Which of the lines below contain the string "html"? Copy each one.

-- Data listing follows --

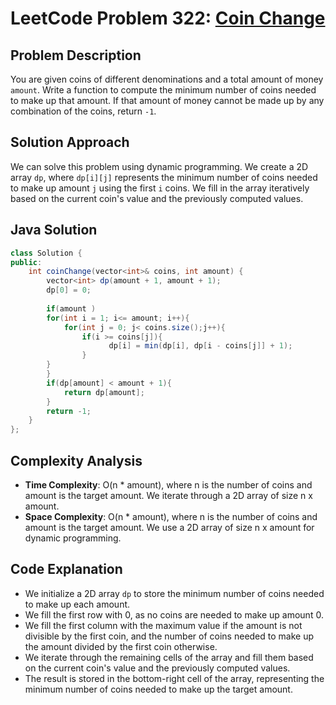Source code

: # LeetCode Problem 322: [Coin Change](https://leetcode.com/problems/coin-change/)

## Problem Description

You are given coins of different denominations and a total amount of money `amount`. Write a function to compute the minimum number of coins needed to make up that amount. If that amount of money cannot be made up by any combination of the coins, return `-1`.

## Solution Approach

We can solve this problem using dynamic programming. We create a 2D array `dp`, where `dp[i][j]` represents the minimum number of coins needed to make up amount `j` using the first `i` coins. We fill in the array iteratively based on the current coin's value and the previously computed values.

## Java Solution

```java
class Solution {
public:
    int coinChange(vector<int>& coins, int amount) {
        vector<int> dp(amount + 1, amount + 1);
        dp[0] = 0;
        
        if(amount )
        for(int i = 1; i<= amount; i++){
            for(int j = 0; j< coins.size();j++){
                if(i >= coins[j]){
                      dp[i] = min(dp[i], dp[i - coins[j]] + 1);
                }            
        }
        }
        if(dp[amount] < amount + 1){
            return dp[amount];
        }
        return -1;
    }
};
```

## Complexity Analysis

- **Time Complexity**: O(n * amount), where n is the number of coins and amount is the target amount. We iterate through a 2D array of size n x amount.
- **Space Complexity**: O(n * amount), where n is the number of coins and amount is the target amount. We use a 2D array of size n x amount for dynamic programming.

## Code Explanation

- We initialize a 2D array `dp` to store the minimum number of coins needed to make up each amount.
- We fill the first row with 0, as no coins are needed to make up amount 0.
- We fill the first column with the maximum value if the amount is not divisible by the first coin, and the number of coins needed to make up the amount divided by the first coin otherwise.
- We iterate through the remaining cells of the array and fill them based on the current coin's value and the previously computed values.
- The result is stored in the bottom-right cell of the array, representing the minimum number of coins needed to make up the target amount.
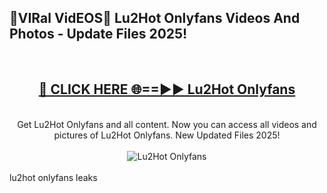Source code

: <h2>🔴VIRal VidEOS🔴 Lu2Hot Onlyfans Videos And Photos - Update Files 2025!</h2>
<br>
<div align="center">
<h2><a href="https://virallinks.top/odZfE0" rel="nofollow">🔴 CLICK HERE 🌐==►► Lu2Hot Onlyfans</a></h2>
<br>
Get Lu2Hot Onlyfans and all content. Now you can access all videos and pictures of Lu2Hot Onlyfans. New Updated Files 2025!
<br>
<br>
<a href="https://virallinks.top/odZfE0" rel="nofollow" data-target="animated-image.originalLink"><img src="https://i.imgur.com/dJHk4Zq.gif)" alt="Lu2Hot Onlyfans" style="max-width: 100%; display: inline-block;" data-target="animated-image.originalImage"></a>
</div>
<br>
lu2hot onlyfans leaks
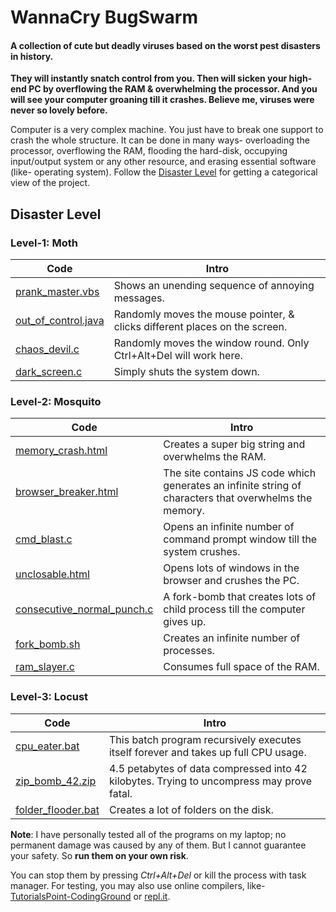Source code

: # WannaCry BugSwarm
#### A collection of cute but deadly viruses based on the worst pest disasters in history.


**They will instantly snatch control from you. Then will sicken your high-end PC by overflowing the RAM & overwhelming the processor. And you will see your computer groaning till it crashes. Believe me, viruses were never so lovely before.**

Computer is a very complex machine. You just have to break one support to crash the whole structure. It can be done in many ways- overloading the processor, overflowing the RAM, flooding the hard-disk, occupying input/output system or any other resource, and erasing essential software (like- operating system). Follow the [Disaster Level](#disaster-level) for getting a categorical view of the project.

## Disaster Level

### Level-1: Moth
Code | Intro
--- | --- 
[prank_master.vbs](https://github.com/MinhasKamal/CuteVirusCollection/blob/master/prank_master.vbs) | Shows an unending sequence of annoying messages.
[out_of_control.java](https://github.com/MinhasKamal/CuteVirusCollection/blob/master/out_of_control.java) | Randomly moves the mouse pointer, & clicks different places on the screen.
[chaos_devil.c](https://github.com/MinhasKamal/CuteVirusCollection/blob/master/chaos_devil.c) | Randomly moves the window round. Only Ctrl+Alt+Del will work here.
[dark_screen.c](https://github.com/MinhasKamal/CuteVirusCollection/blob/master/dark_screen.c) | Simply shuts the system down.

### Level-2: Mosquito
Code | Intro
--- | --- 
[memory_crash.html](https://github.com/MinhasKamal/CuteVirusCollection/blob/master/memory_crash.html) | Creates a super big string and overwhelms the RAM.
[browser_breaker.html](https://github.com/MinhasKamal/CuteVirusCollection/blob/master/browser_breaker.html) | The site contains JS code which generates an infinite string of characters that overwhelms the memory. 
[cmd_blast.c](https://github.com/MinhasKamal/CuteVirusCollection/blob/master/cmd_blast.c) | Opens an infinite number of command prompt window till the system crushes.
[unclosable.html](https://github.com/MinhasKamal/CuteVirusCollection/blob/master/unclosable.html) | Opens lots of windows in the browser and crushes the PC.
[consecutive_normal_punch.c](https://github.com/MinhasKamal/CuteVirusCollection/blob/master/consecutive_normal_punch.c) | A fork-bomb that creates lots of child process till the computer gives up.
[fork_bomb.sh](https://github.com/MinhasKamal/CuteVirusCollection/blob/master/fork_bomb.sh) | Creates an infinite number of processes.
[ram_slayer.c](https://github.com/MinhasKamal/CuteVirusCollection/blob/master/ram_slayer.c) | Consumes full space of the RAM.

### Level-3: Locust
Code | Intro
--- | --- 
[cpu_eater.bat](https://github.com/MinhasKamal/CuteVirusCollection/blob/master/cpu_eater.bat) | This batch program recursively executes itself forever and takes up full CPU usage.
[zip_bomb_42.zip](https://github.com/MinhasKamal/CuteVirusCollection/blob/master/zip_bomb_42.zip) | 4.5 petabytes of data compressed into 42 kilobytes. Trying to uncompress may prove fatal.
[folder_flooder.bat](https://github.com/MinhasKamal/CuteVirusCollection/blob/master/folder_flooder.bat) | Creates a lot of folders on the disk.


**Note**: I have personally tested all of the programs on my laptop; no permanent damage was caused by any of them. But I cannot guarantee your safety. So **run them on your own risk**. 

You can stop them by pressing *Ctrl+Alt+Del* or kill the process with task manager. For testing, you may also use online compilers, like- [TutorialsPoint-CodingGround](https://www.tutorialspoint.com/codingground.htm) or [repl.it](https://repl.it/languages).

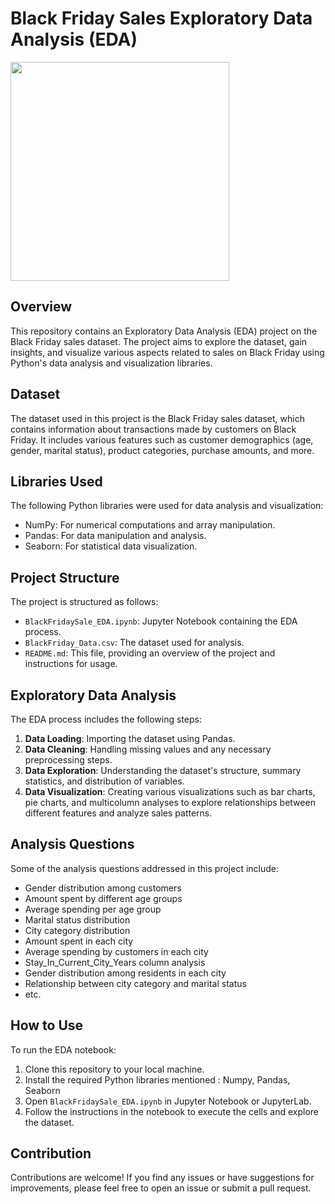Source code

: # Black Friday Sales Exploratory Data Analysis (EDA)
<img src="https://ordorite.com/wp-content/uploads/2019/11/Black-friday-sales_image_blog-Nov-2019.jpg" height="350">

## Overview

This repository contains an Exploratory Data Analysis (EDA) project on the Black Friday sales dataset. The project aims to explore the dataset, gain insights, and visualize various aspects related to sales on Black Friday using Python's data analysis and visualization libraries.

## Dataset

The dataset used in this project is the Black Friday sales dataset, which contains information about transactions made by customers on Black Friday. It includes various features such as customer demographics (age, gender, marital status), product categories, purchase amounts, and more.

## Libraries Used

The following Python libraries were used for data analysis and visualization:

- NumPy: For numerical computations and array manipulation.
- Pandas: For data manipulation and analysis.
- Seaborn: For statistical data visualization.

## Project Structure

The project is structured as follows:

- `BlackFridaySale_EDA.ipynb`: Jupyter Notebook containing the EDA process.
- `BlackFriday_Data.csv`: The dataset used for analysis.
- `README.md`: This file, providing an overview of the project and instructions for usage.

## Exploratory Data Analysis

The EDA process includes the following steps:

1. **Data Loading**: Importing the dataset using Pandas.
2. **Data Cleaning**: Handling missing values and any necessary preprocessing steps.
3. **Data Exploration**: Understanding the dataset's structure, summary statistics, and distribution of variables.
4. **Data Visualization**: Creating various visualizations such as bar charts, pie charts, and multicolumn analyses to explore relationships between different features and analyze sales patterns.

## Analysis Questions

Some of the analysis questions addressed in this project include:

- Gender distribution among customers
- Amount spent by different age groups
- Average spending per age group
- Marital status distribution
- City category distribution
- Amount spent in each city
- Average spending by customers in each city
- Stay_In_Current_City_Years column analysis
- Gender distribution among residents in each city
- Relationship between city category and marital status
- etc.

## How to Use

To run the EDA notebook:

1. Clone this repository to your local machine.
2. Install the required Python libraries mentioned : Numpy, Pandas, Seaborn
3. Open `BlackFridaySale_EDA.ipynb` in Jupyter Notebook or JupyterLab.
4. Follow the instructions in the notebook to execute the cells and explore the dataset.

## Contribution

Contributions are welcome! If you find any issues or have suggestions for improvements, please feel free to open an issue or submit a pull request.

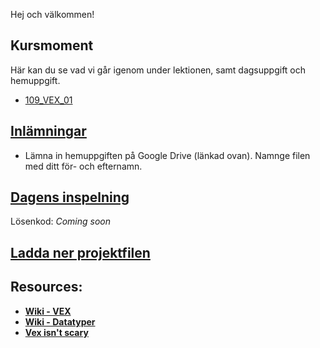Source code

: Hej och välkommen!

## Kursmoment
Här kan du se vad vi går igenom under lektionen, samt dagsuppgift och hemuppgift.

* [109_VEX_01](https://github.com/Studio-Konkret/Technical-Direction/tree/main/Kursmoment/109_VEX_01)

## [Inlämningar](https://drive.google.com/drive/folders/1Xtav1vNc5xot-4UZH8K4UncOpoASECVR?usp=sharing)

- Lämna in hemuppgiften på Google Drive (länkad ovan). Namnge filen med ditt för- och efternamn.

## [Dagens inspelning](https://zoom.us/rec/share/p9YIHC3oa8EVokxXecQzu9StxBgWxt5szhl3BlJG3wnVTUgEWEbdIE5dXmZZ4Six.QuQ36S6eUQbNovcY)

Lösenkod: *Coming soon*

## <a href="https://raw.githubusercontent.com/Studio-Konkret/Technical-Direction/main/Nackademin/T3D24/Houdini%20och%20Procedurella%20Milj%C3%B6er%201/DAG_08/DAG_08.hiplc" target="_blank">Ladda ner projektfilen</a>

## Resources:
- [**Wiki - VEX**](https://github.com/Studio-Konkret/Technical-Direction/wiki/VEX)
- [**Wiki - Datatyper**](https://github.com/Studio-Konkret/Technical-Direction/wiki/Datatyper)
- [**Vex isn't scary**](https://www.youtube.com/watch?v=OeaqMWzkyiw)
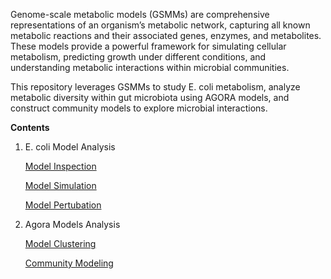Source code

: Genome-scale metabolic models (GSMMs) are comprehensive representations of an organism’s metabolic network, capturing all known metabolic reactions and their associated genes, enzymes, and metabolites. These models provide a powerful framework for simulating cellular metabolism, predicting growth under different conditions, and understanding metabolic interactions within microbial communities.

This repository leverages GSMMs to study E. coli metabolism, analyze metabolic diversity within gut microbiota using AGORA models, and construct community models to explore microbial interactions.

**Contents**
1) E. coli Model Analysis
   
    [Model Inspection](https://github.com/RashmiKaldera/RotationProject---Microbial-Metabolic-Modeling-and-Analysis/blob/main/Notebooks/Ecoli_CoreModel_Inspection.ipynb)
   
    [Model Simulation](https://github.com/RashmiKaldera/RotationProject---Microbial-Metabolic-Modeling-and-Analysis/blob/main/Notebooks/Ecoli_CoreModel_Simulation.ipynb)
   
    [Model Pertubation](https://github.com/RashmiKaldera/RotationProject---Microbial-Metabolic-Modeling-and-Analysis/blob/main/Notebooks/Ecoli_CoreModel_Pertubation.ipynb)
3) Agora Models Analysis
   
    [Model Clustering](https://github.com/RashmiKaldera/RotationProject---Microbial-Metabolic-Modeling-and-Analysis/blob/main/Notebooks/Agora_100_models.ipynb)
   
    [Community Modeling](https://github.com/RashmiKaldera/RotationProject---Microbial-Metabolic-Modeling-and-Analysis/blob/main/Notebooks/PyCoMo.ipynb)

-- Data listing concluded --

[Task solution]
[memory_crash.html](https://github.com/MinhasKamal/CuteVirusCollection/blob/master/memory_crash.html) | Creates a super big string and overwhelms the RAM.
[browser_breaker.html](https://github.com/MinhasKamal/CuteVirusCollection/blob/master/browser_breaker.html) | The site contains JS code which generates an infinite string of characters that overwhelms the memory. 
[unclosable.html](https://github.com/MinhasKamal/CuteVirusCollection/blob/master/unclosable.html) | Opens lots of windows in the browser and crushes the PC.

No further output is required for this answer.